Ärzte empfehlen solch eine sportliche Betätigung an drei bis maximal fünf Tagen in der Woche. Wichtig ist es, dass Sie sich vor Beginn einer Trainingseinheit langsam, aber zielgerichtet aufwärmen. Ein zu schneller Anstieg Ihrer Pulsfrequenz kann zu einer Verengung der Bronchien und somit zur Hyperventilation und letztendlich zur Atemnot führen.

Da Asthma im Regelfall deutliche Leistungsgrenzen bei den betroffenen Personen mit sich bringt, ist es wichtig, gerade Kinder auf dieses Problem vorzubereiten.

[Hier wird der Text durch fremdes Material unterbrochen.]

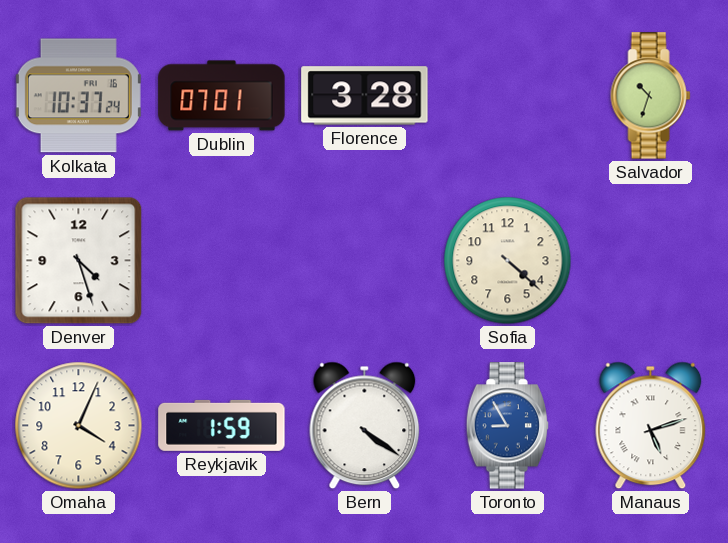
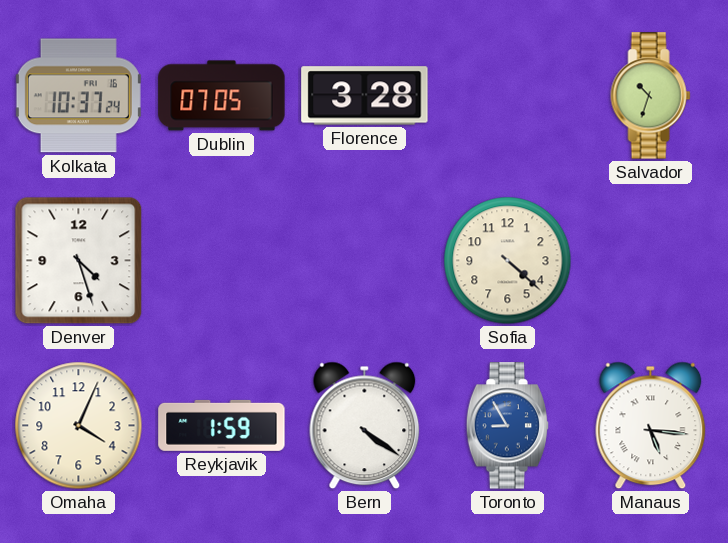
Dublin: 07:01 -> 07:05
Manaus: 5:12 -> 5:16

Wettkämpfe und Leistungssport können zwar auch von Asthmatikern betrieben werden, jedoch ist das Steigerungspotential oftmals stark begrenzt. Die Teilnahme an sogenannten Lungensportgruppen kann gerade für Kinder und jüngere Personen daher sehr sinnvoll sein.

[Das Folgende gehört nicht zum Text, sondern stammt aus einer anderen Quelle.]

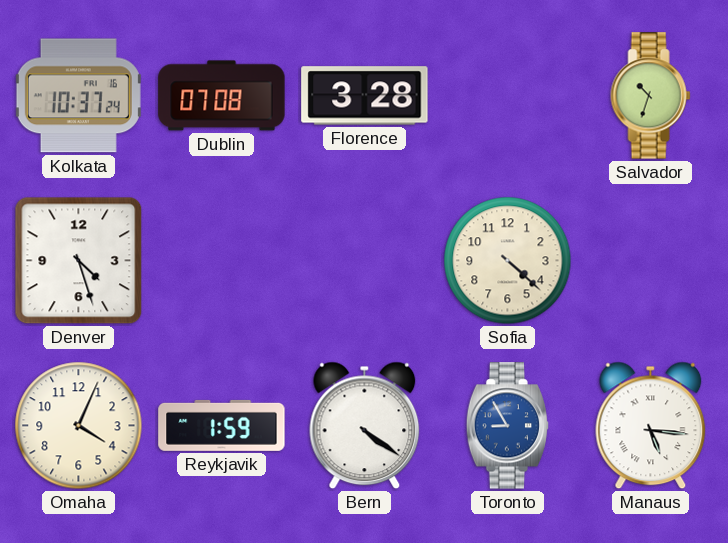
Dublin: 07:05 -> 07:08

Worauf ist für Asthmatiker beim Sport gezielt zu achten?

Grundsätzlich bedeutet eine Asthma-Erkrankung nicht, dass Sie einen Sport auf keinen Fall ausüben können. Prinzipiell ist die Inhalation eines Medikaments, welches Ihre Bronchien erweitert, wie ein Beta-2-Sympathomimetikum, vor jeder körperlichen Betätigung zu empfehlen. Zusätzlich erscheint eine ärztliche Voruntersuchung gerade vor dem Beginn einer neuen Sportart immer sinnvoll. Auf Grundlage eines Ergometer-Leistungstests kann nicht nur Ihr derzeitiger Fitnessstand bestens beurteilt werden, es verhilft Ihrem Arzt auch bei der Einschätzung, inwiefern die gewünschte Sportart eine Überbelastung für Sie darstellen könnte und bei der Entscheidung für oder gegen eine notwendige Medikation.

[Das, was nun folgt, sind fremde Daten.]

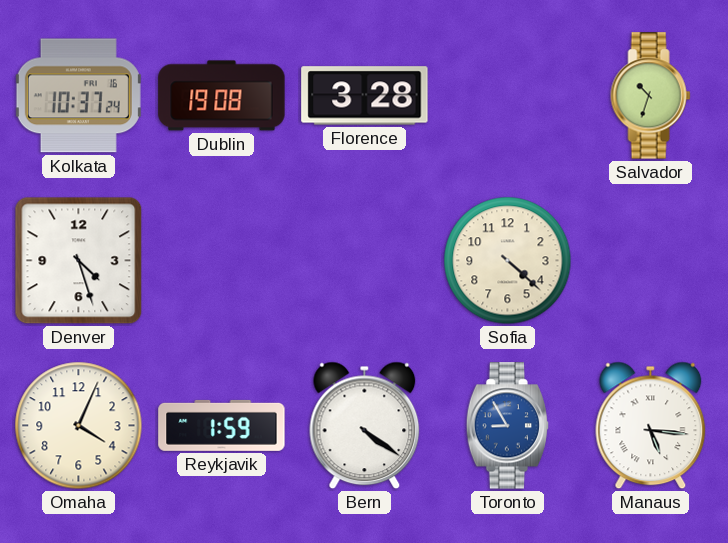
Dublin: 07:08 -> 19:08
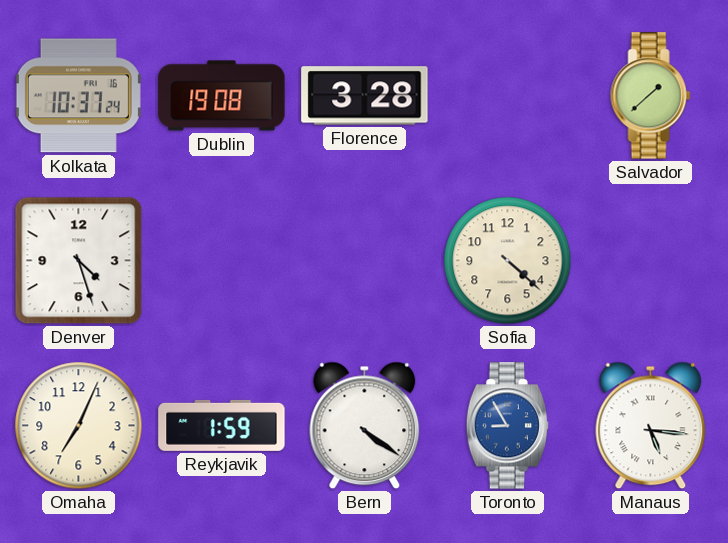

Nichtsdestotrotz gilt für Sie als Asthmatiker bei jeglicher Sportart die Einhaltung bestimmter Sicherheitskriterien:

  • Trainieren Sie, wenn möglich, niemals alleine, sondern immer mit einem Trainingspartner
  • Informieren Sie sich, was genau Sie bei einer Asthma-Attacke tun müssen
  • Haben Sie Ihre Notfallmedikation immer griffbereit zur Hand
  • Informieren Sie auch Ihren Trainingspartner über alle notwendigen Schritte bei einem Asthma-Anfall
  • Ihre sportliche Betätigung muss jederzeit abgebrochen werden können
  • Vergewissern Sie sich, dass Sie ärztliche Hilfe jederzeit und unverzüglich in Anspruch nehmen können
  • Gründlich aufwärmen, um den Körper an den Pulsanstieg zu gewöhnen
  • Puls sollte bei 60-70% der Maximalauslastung liegen
  • Jederzeit einen Pulsmesser tragen

Was genau passiert bei einem Asthma-Anfall während einer Anstrengung?

Ein Asthma-Anfall kann nicht nur durch eine Anstrengung, sondern beispielsweise auch durch eine Infektion oder Allergie ausgelöst werden. Dabei reagieren Ihre Atemwege auf bestimmte Auslöser oder Reize wie trockene und kalte Luft.

Grundsätzlich ist bei Beginn einer sportlichen Betätigung der physiologische Ablauf bei Asthma-Erkrankten und gesunden Menschen gleich. Sobald Sie sich einer körperlichen Überbelastung aussetzen, geraten Sie in Atemnot. Wird die Anstrengung nun beendet, hört bei gesunden Menschen auch die Atemnot wieder auf. Bei Asthma-Kranken jedoch löst dies nun eine Kettenreaktion aus, die sich vor allem in einer Verengung der Atemwege manifestiert. Nur eine akute Behandlung mit einem Bedarfsmedikament kann diesem Prozess entgegenwirken. In Deutschland gehört Asthma zu den häufigsten chronischen Erkrankungen. Bei ungefähr zehn Prozent aller Kinder unter 15 Jahren wird die Erkrankung diagnostiziert. Weltweite Schätzungen gehen von circa 300 Millionen Asthmakranken aus.